_What needs to be done:_ Copy out the data word for word, beginning at the line that contains "仅支持 .xlsx/.xlsm 等新格式" and continuing through the last line of the data. Leave the pictures out of your copy.

(Transcribed page text)
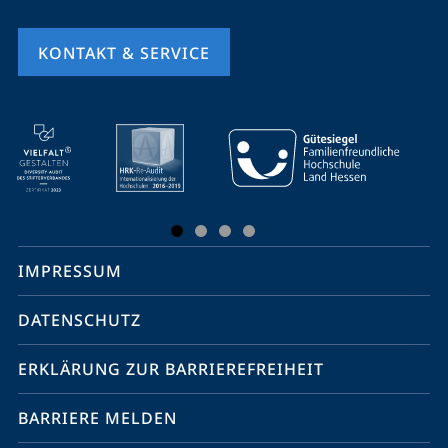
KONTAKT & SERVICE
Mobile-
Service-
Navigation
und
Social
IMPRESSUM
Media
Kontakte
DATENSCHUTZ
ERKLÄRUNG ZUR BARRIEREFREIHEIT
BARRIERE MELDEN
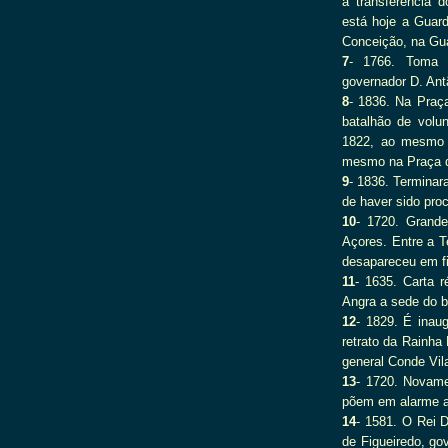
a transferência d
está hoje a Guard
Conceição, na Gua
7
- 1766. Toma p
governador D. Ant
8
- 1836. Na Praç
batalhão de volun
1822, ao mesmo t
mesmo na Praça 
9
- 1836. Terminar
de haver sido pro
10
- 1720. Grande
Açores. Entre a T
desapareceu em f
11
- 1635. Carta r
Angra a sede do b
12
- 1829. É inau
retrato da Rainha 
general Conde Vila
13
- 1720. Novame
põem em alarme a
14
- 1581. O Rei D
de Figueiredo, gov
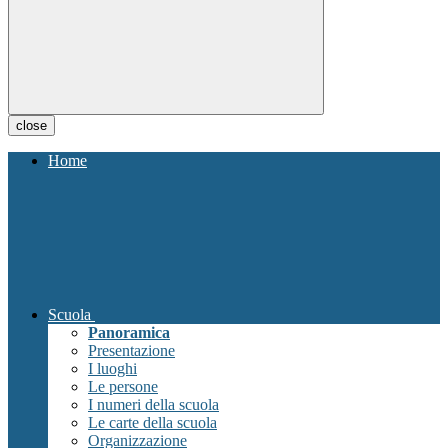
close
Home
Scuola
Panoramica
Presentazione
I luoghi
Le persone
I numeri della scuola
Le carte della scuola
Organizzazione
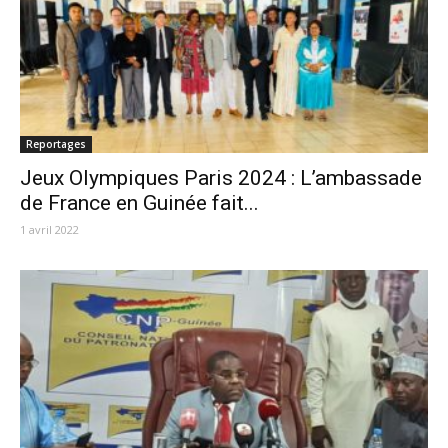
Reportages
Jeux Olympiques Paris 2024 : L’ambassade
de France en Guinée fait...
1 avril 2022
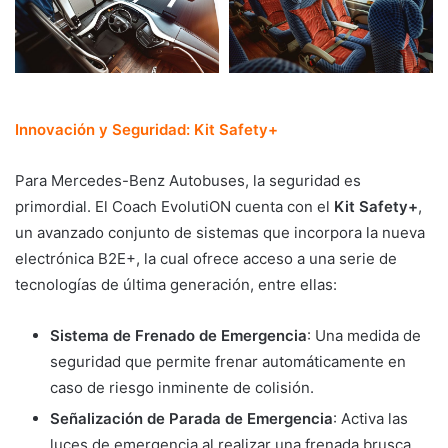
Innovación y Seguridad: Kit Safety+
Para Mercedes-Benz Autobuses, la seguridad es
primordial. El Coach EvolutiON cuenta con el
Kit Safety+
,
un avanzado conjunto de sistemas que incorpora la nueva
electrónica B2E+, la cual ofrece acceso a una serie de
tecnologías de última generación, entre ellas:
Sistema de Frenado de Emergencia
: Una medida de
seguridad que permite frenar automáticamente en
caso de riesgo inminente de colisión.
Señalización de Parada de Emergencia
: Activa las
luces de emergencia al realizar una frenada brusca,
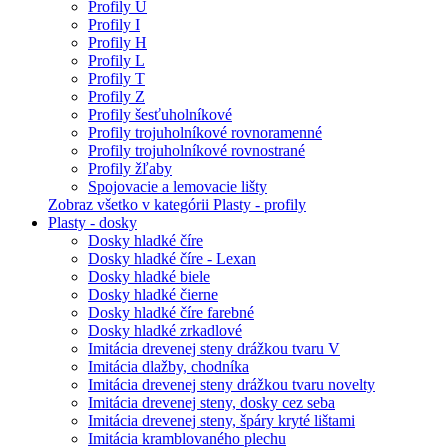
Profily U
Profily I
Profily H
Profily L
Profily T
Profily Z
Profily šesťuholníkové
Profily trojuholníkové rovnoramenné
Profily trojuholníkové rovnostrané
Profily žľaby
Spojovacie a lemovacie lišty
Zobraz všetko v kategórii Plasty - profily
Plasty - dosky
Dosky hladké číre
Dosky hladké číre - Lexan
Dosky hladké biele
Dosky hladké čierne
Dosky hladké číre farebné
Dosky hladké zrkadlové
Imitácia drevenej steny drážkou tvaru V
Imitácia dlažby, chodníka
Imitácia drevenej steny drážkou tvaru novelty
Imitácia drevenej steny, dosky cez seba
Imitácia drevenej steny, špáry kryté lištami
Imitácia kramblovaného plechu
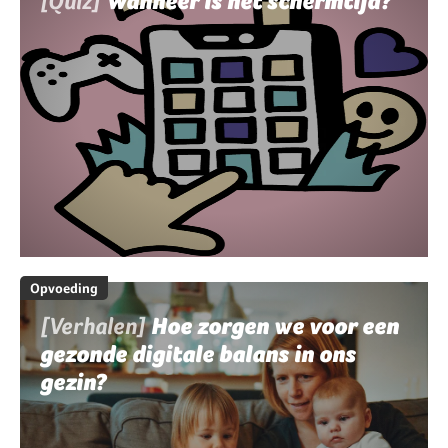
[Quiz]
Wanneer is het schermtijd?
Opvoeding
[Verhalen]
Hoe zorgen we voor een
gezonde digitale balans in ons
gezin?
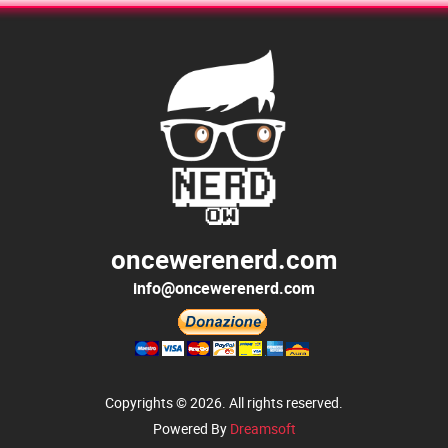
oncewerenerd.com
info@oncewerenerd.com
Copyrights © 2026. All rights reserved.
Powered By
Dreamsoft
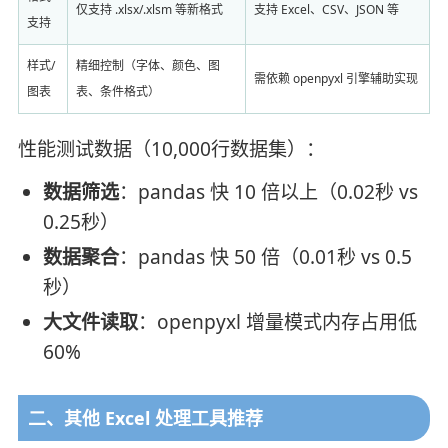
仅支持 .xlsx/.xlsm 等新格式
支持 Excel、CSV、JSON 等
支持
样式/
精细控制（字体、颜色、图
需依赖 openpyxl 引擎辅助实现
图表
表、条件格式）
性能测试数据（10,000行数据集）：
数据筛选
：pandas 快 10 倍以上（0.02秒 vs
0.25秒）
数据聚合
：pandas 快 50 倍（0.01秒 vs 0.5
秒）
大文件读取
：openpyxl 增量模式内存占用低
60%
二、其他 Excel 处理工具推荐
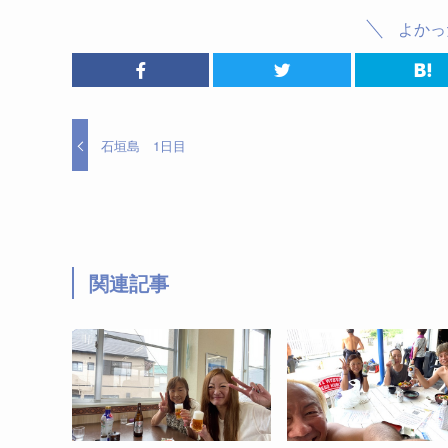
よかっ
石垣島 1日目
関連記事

_Result:_
仅支持 .xlsx/.xlsm 等新格式
支持 Excel、CSV、JSON 等
支持
样式/
精细控制（字体、颜色、图
需依赖 openpyxl 引擎辅助实现
图表
表、条件格式）
性能测试数据（10,000行数据集）：
数据筛选
：pandas 快 10 倍以上（0.02秒 vs
0.25秒）
数据聚合
：pandas 快 50 倍（0.01秒 vs 0.5
秒）
大文件读取
：openpyxl 增量模式内存占用低
60%
二、其他 Excel 处理工具推荐
よかっ
石垣島 1日目
関連記事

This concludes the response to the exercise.